** Opening PROVIDED MATERIAL block **

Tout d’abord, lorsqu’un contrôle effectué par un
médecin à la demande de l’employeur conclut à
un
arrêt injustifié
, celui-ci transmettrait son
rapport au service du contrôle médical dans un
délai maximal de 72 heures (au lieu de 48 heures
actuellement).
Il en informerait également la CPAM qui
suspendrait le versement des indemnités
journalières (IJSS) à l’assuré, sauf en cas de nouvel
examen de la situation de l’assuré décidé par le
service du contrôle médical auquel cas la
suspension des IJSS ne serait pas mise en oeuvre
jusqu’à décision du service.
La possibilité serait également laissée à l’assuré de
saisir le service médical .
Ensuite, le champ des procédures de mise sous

** Closing PROVIDED MATERIAL block **

TASK ITEM:
Go through the records above and copy each line exactly.

TASK OUTPUT:
Tout d’abord, lorsqu’un contrôle effectué par un
médecin à la demande de l’employeur conclut à
un
arrêt injustifié
, celui-ci transmettrait son
rapport au service du contrôle médical dans un
délai maximal de 72 heures (au lieu de 48 heures
actuellement).
Il en informerait également la CPAM qui
suspendrait le versement des indemnités
journalières (IJSS) à l’assuré, sauf en cas de nouvel
examen de la situation de l’assuré décidé par le
service du contrôle médical auquel cas la
suspension des IJSS ne serait pas mise en oeuvre
jusqu’à décision du service.
La possibilité serait également laissée à l’assuré de
saisir le service médical .
Ensuite, le champ des procédures de mise sous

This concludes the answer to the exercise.